An estimated 211,000 full-time employees worked in the legal marijuana industry across the U.S. in 2019, according to cannabis recruiting firm Vangst. In many cities and states that have announced social-distancing restrictions and that have legal marijuana stores, the shops have been allowed to remain open as long as they follow best-practices to suppress the chances of transmission.
James said her Denver store is cleaning display counters between each customer, and wiping down doors and handles every few minutes. Workers are also minimizing the number of customers in the shop at any one time, and wearing gloves to reduce the risks from handling cash and IDs, she said. While it’s easy to joke about marijuana users stocking up, many cannabis dispensaries also serve medical patients who depend on pot to ease chronic pain, nausea and seizures. Those patients have turned to marijuana because they feel traditional pharmaceuticals are either too risky or ineffective.
“We believe that we are an essential service,” James added. “Many folks rely on us for depression or anxiety or pain. We feel good about staying open.”

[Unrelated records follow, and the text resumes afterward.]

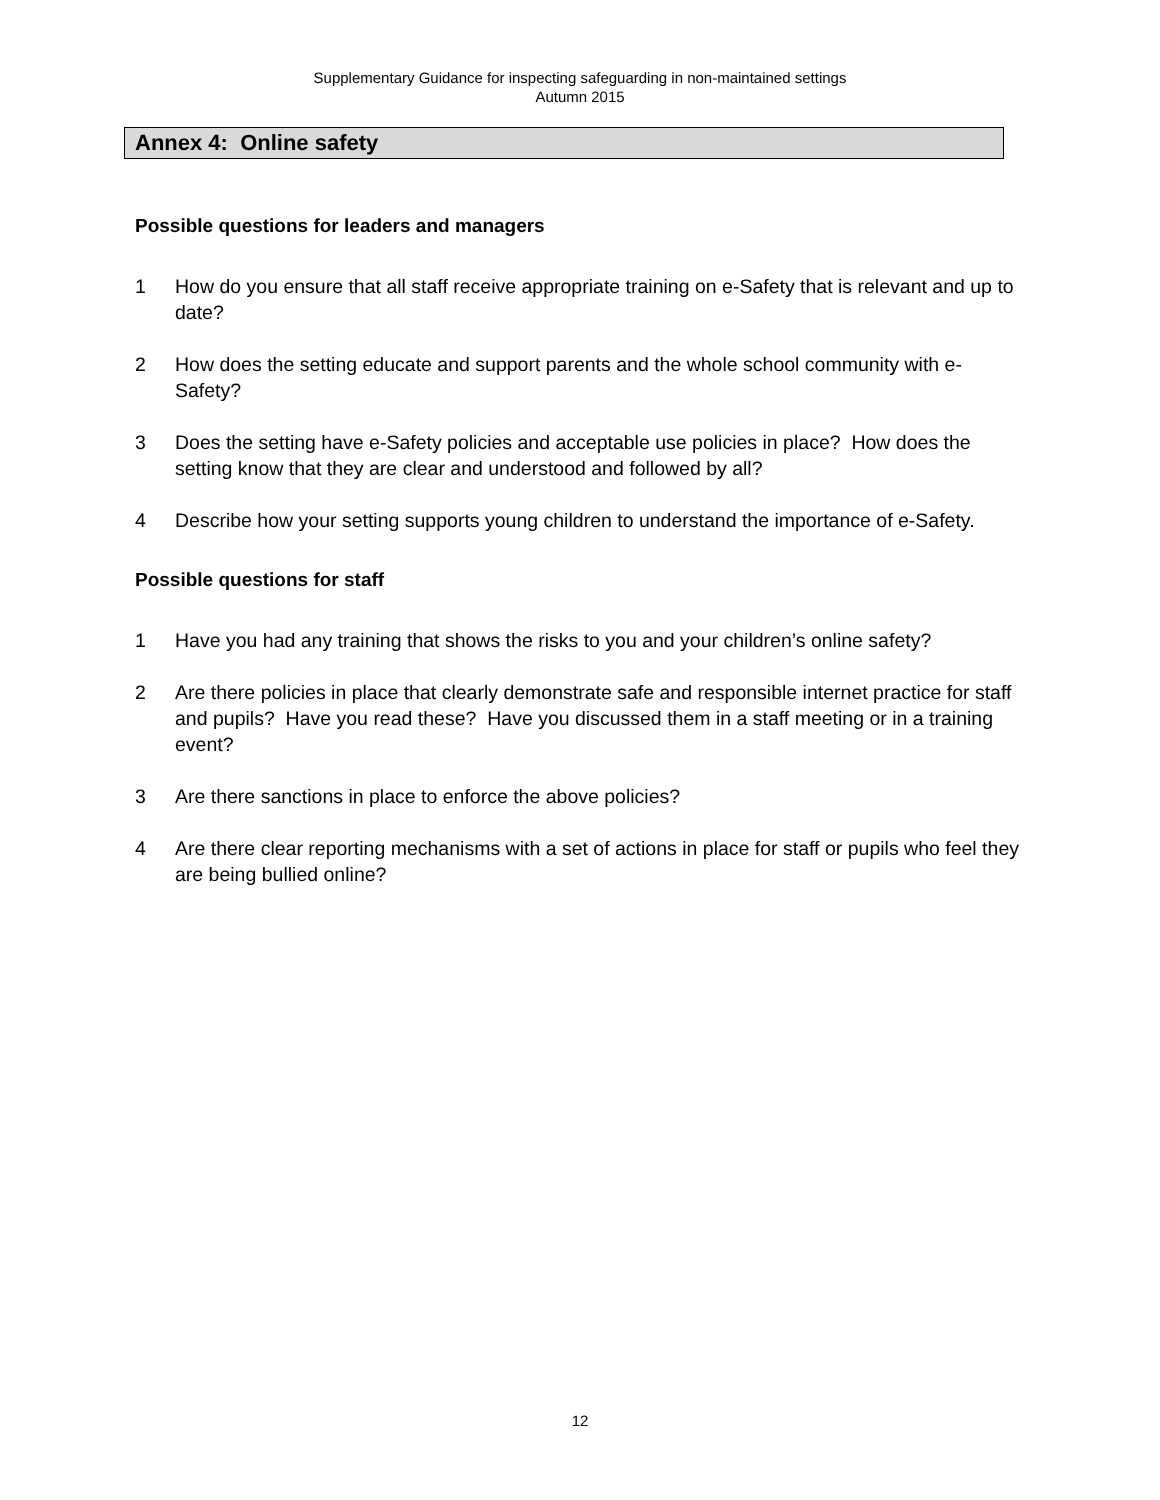Supplementary Guidance for inspecting safeguarding in non-maintained settings
Autumn 2015
Annex 4: Online safety
Possible questions for leaders and managers
1 How do you ensure that all staff receive appropriate training on e-Safety that is relevant and up to date?
2 How does the setting educate and support parents and the whole school community with e-Safety?
3 Does the setting have e-Safety policies and acceptable use policies in place? How does the setting know that they are clear and understood and followed by all?
4 Describe how your setting supports young children to understand the importance of e-Safety.
Possible questions for staff
1 Have you had any training that shows the risks to you and your children’s online safety?
2 Are there policies in place that clearly demonstrate safe and responsible internet practice for staff and pupils? Have you read these? Have you discussed them in a staff meeting or in a training event?
3 Are there sanctions in place to enforce the above policies?
4 Are there clear reporting mechanisms with a set of actions in place for staff or pupils who feel they are being bullied online?
12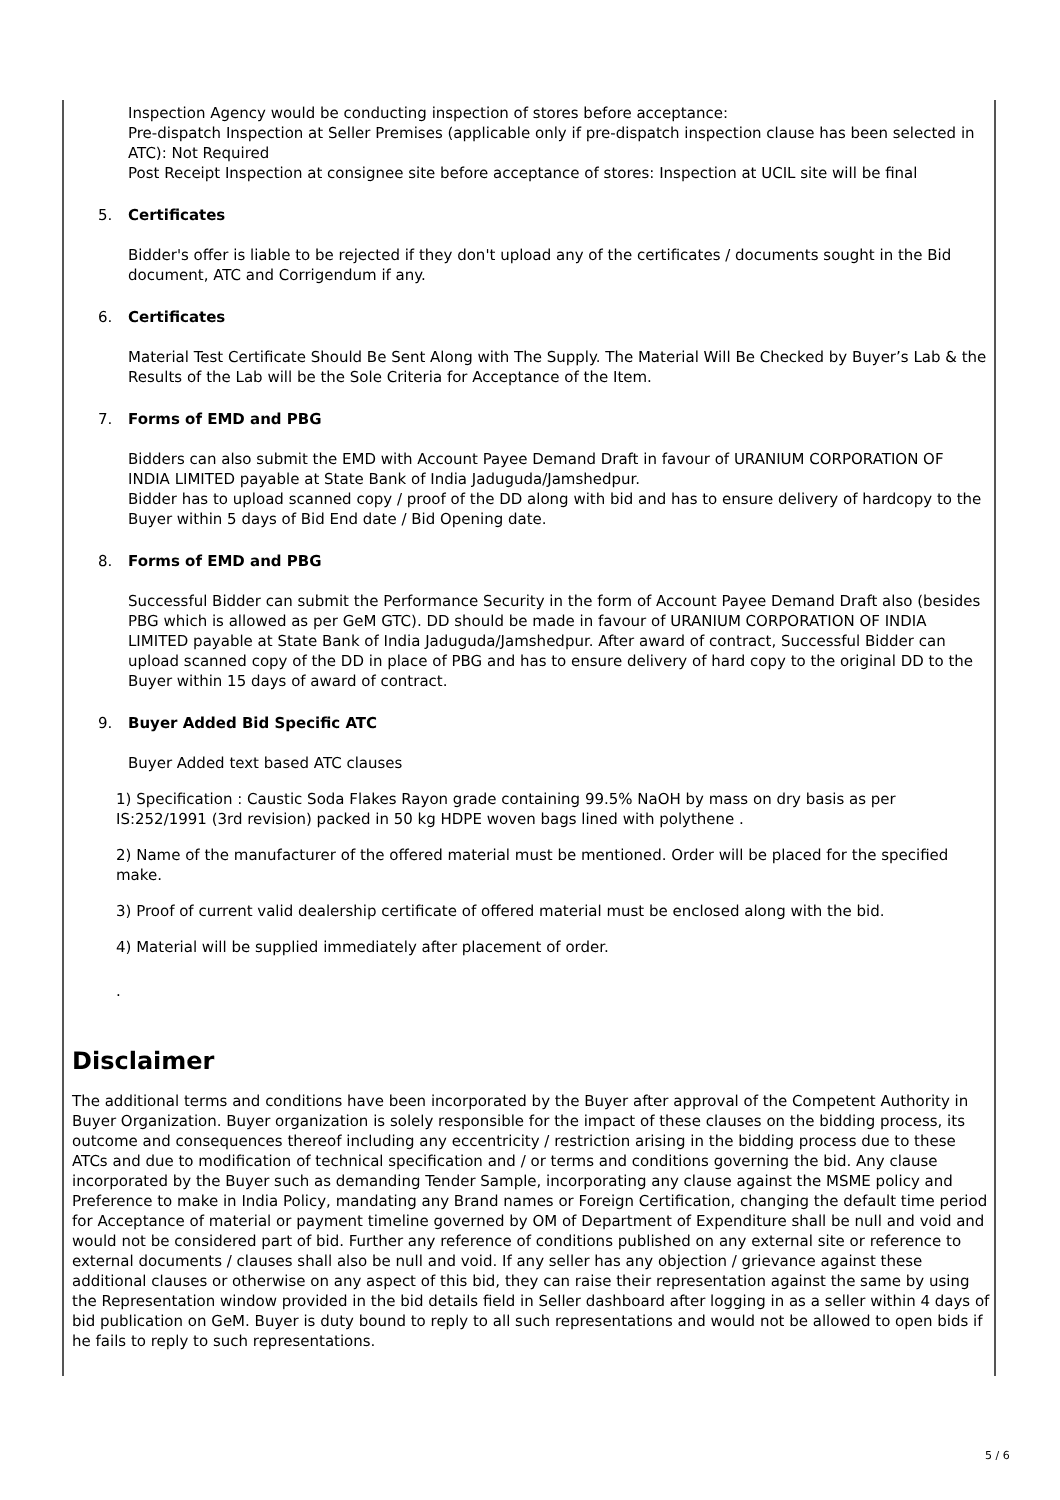Inspection Agency would be conducting inspection of stores before acceptance:
Pre-dispatch Inspection at Seller Premises (applicable only if pre-dispatch inspection clause has been selected in ATC): Not Required
Post Receipt Inspection at consignee site before acceptance of stores: Inspection at UCIL site will be final
5. Certificates
Bidder's offer is liable to be rejected if they don't upload any of the certificates / documents sought in the Bid document, ATC and Corrigendum if any.
6. Certificates
Material Test Certificate Should Be Sent Along with The Supply. The Material Will Be Checked by Buyer’s Lab & the Results of the Lab will be the Sole Criteria for Acceptance of the Item.
7. Forms of EMD and PBG
Bidders can also submit the EMD with Account Payee Demand Draft in favour of URANIUM CORPORATION OF INDIA LIMITED payable at State Bank of India Jaduguda/Jamshedpur.
Bidder has to upload scanned copy / proof of the DD along with bid and has to ensure delivery of hardcopy to the Buyer within 5 days of Bid End date / Bid Opening date.
8. Forms of EMD and PBG
Successful Bidder can submit the Performance Security in the form of Account Payee Demand Draft also (besides PBG which is allowed as per GeM GTC). DD should be made in favour of URANIUM CORPORATION OF INDIA LIMITED payable at State Bank of India Jaduguda/Jamshedpur. After award of contract, Successful Bidder can upload scanned copy of the DD in place of PBG and has to ensure delivery of hard copy to the original DD to the Buyer within 15 days of award of contract.
9. Buyer Added Bid Specific ATC
Buyer Added text based ATC clauses
1) Specification : Caustic Soda Flakes Rayon grade containing 99.5% NaOH by mass on dry basis as per IS:252/1991 (3rd revision) packed in 50 kg HDPE woven bags lined with polythene .
2) Name of the manufacturer of the offered material must be mentioned. Order will be placed for the specified make.
3) Proof of current valid dealership certificate of offered material must be enclosed along with the bid.
4) Material will be supplied immediately after placement of order.
.
Disclaimer
The additional terms and conditions have been incorporated by the Buyer after approval of the Competent Authority in Buyer Organization. Buyer organization is solely responsible for the impact of these clauses on the bidding process, its outcome and consequences thereof including any eccentricity / restriction arising in the bidding process due to these ATCs and due to modification of technical specification and / or terms and conditions governing the bid. Any clause incorporated by the Buyer such as demanding Tender Sample, incorporating any clause against the MSME policy and Preference to make in India Policy, mandating any Brand names or Foreign Certification, changing the default time period for Acceptance of material or payment timeline governed by OM of Department of Expenditure shall be null and void and would not be considered part of bid. Further any reference of conditions published on any external site or reference to external documents / clauses shall also be null and void. If any seller has any objection / grievance against these additional clauses or otherwise on any aspect of this bid, they can raise their representation against the same by using the Representation window provided in the bid details field in Seller dashboard after logging in as a seller within 4 days of bid publication on GeM. Buyer is duty bound to reply to all such representations and would not be allowed to open bids if he fails to reply to such representations.
5 / 6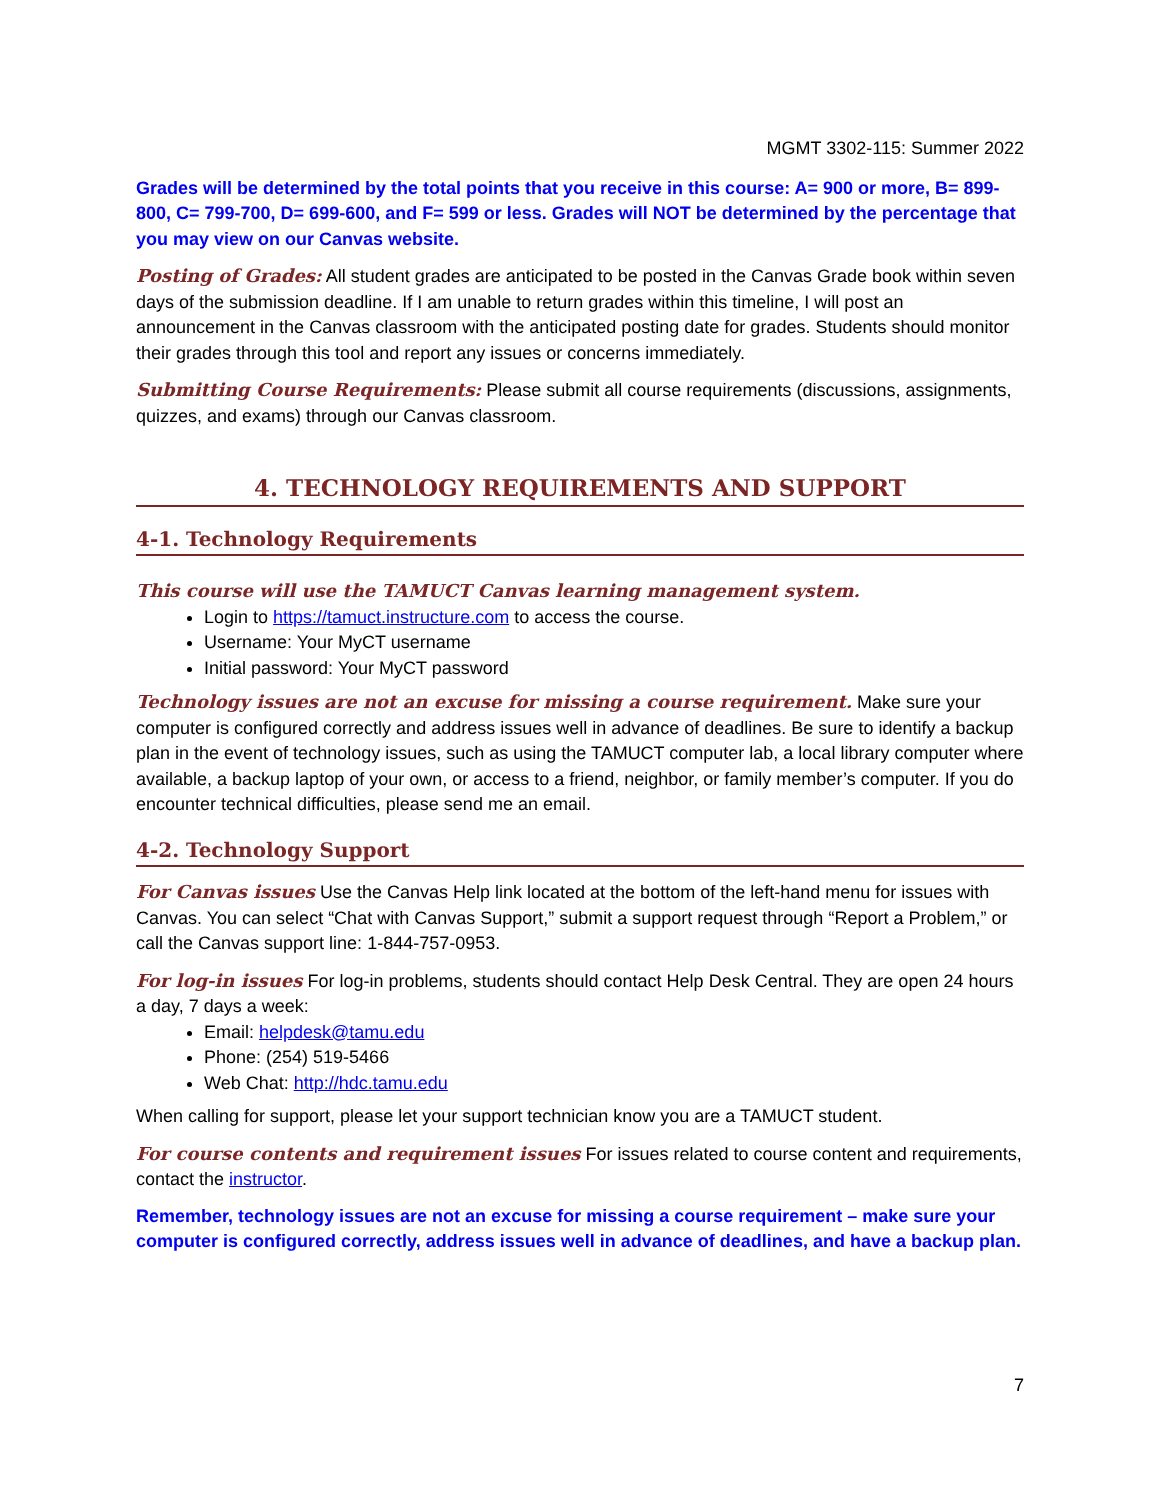MGMT 3302-115: Summer 2022
Grades will be determined by the total points that you receive in this course: A= 900 or more, B= 899-800, C= 799-700, D= 699-600, and F= 599 or less. Grades will NOT be determined by the percentage that you may view on our Canvas website.
Posting of Grades: All student grades are anticipated to be posted in the Canvas Grade book within seven days of the submission deadline. If I am unable to return grades within this timeline, I will post an announcement in the Canvas classroom with the anticipated posting date for grades. Students should monitor their grades through this tool and report any issues or concerns immediately.
Submitting Course Requirements: Please submit all course requirements (discussions, assignments, quizzes, and exams) through our Canvas classroom.
4. TECHNOLOGY REQUIREMENTS AND SUPPORT
4-1. Technology Requirements
This course will use the TAMUCT Canvas learning management system.
Login to https://tamuct.instructure.com to access the course.
Username: Your MyCT username
Initial password: Your MyCT password
Technology issues are not an excuse for missing a course requirement. Make sure your computer is configured correctly and address issues well in advance of deadlines. Be sure to identify a backup plan in the event of technology issues, such as using the TAMUCT computer lab, a local library computer where available, a backup laptop of your own, or access to a friend, neighbor, or family member’s computer. If you do encounter technical difficulties, please send me an email.
4-2. Technology Support
For Canvas issues Use the Canvas Help link located at the bottom of the left-hand menu for issues with Canvas. You can select “Chat with Canvas Support,” submit a support request through “Report a Problem,” or call the Canvas support line: 1-844-757-0953.
For log-in issues For log-in problems, students should contact Help Desk Central. They are open 24 hours a day, 7 days a week:
Email: helpdesk@tamu.edu
Phone: (254) 519-5466
Web Chat: http://hdc.tamu.edu
When calling for support, please let your support technician know you are a TAMUCT student.
For course contents and requirement issues For issues related to course content and requirements, contact the instructor.
Remember, technology issues are not an excuse for missing a course requirement – make sure your computer is configured correctly, address issues well in advance of deadlines, and have a backup plan.
7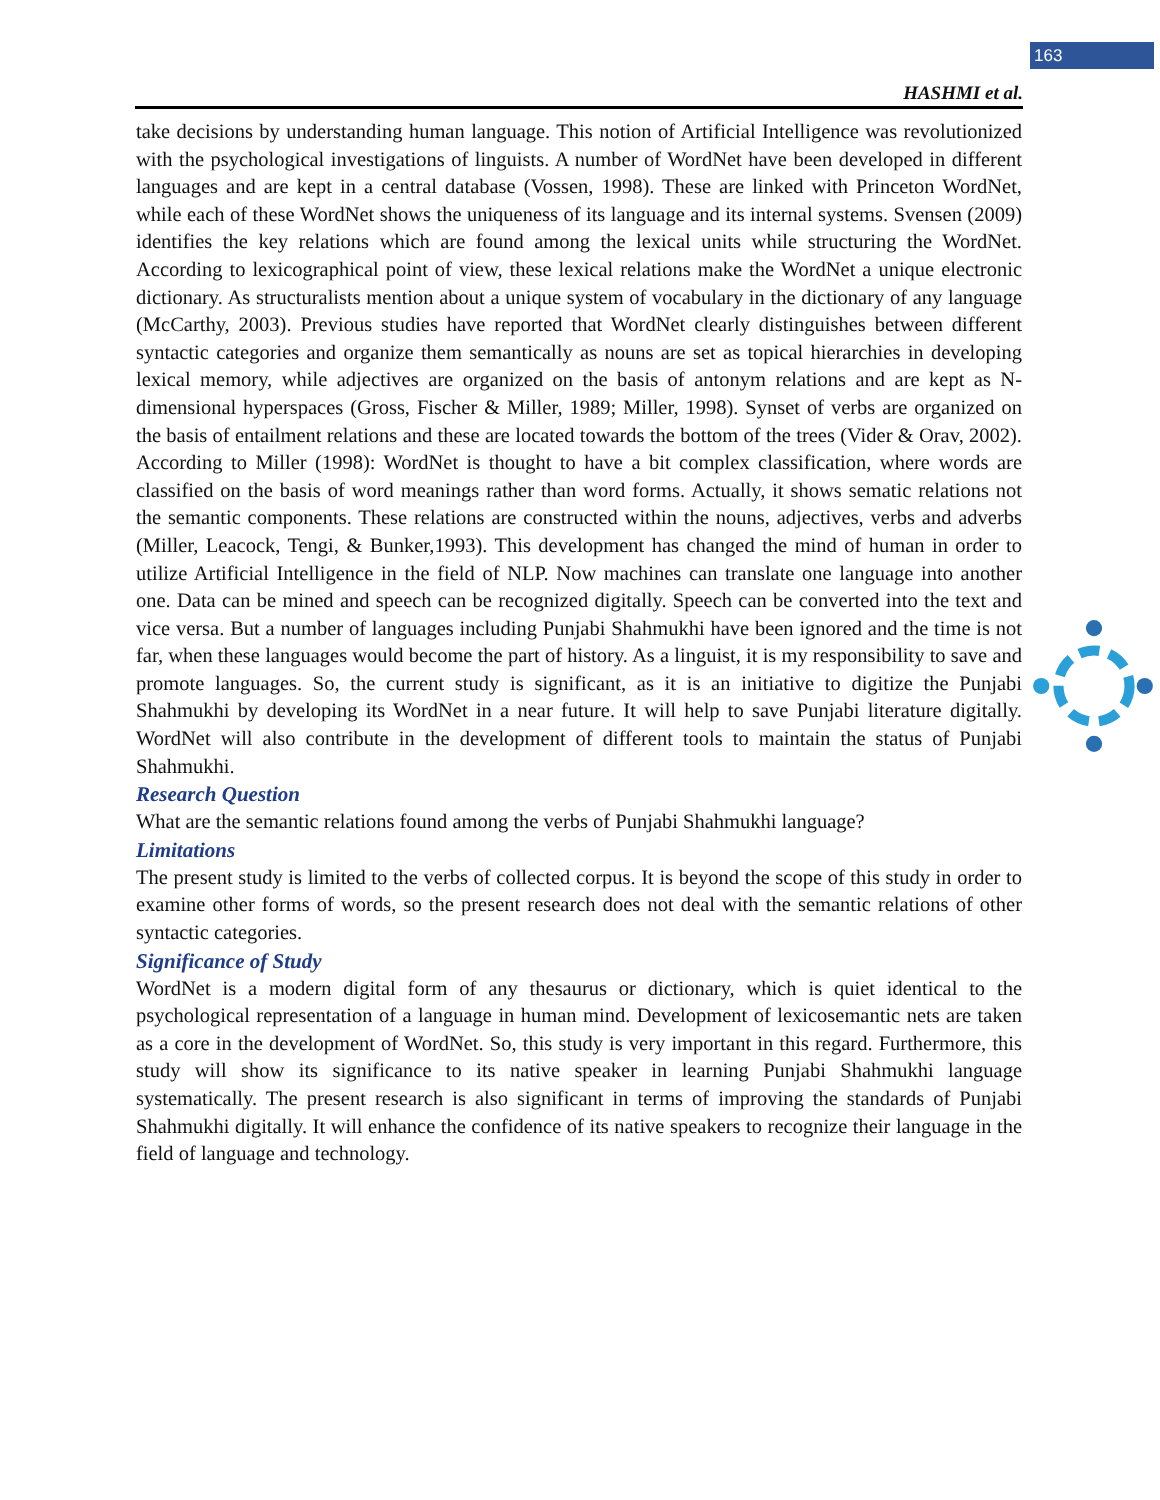163
HASHMI et al.
take decisions by understanding human language. This notion of Artificial Intelligence was revolutionized with the psychological investigations of linguists. A number of WordNet have been developed in different languages and are kept in a central database (Vossen, 1998). These are linked with Princeton WordNet, while each of these WordNet shows the uniqueness of its language and its internal systems. Svensen (2009) identifies the key relations which are found among the lexical units while structuring the WordNet. According to lexicographical point of view, these lexical relations make the WordNet a unique electronic dictionary. As structuralists mention about a unique system of vocabulary in the dictionary of any language (McCarthy, 2003). Previous studies have reported that WordNet clearly distinguishes between different syntactic categories and organize them semantically as nouns are set as topical hierarchies in developing lexical memory, while adjectives are organized on the basis of antonym relations and are kept as N-dimensional hyperspaces (Gross, Fischer & Miller, 1989; Miller, 1998). Synset of verbs are organized on the basis of entailment relations and these are located towards the bottom of the trees (Vider & Orav, 2002). According to Miller (1998): WordNet is thought to have a bit complex classification, where words are classified on the basis of word meanings rather than word forms. Actually, it shows sematic relations not the semantic components. These relations are constructed within the nouns, adjectives, verbs and adverbs (Miller, Leacock, Tengi, & Bunker,1993). This development has changed the mind of human in order to utilize Artificial Intelligence in the field of NLP. Now machines can translate one language into another one. Data can be mined and speech can be recognized digitally. Speech can be converted into the text and vice versa. But a number of languages including Punjabi Shahmukhi have been ignored and the time is not far, when these languages would become the part of history. As a linguist, it is my responsibility to save and promote languages. So, the current study is significant, as it is an initiative to digitize the Punjabi Shahmukhi by developing its WordNet in a near future. It will help to save Punjabi literature digitally. WordNet will also contribute in the development of different tools to maintain the status of Punjabi Shahmukhi.
Research Question
What are the semantic relations found among the verbs of Punjabi Shahmukhi language?
Limitations
The present study is limited to the verbs of collected corpus. It is beyond the scope of this study in order to examine other forms of words, so the present research does not deal with the semantic relations of other syntactic categories.
Significance of Study
WordNet is a modern digital form of any thesaurus or dictionary, which is quiet identical to the psychological representation of a language in human mind. Development of lexicosemantic nets are taken as a core in the development of WordNet. So, this study is very important in this regard. Furthermore, this study will show its significance to its native speaker in learning Punjabi Shahmukhi language systematically. The present research is also significant in terms of improving the standards of Punjabi Shahmukhi digitally. It will enhance the confidence of its native speakers to recognize their language in the field of language and technology.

In Northern Colorado, dispensary Organic Alternatives decided to shut despite burgeoning sales for both medical and recreational customers, said Maka Kalai, a company spokesman.
“We were very busy — we saw online orders double and triple what they normally are. But with all of the information that kept coming out, there was just no really way to ensure the distance and safety for our staff and customers,” said Kalai, 41, who is the company’s director of sales and marketing. “It was a hard decision to make. That’s a lot of revenue to turn away, but we really felt it was the right decision to protect our staff and our community.”
Kalai said Organic Alternatives considered significantly boosting its use of online ordering to help reduce the risk to those customers, but concluded the danger was too high in an industry that’s still largely cash-only and required to check IDs in person. Most states that have legalized recreational marijuana have also banned delivery services, although they are permitted in California.
California-based Glass House Group, which owns four dispensaries, bought two used Toyota Priuses this weekend, and hopes to buy more, in anticipation of increased delivery demand, said CEO Kyle Kazan, 53. He said sales at the stores on Friday surpassed what is usually their biggest annual sales day, the marijuana holiday April 20, or 4/20.
Like many Americans, Kazan was working from home Tuesday, and in between interruptions from his seven-year-old, he said he can understand why people suddenly spending a lot of time with family or roommates would want something to help them relax.
“People are just hoarding up,” he said. “We weren’t totally surprised that everyone rushed in, but all of our stores hit records Friday, and Saturday, Sunday, Monday and today were strong, as well.”
Kazan said he fully expects California to close down retail marijuana stores, which is why he’s pivoting to increased delivery service, especially for the company’s older, more vulnerable customers. By transitioning retail workers to delivery drivers, he said, the company can ensure they keep their jobs and help the public maintain social distancing.
“This is a product people want: guns, alcohol, weed and toilet paper and food. If they don’t get it from us, they’re going to do the wrong thing and go out looking for it,” he said. “We’re in this together and we want to be good citizens. If we can help people do the right thing, keep their quarantine, it’s a win-win.”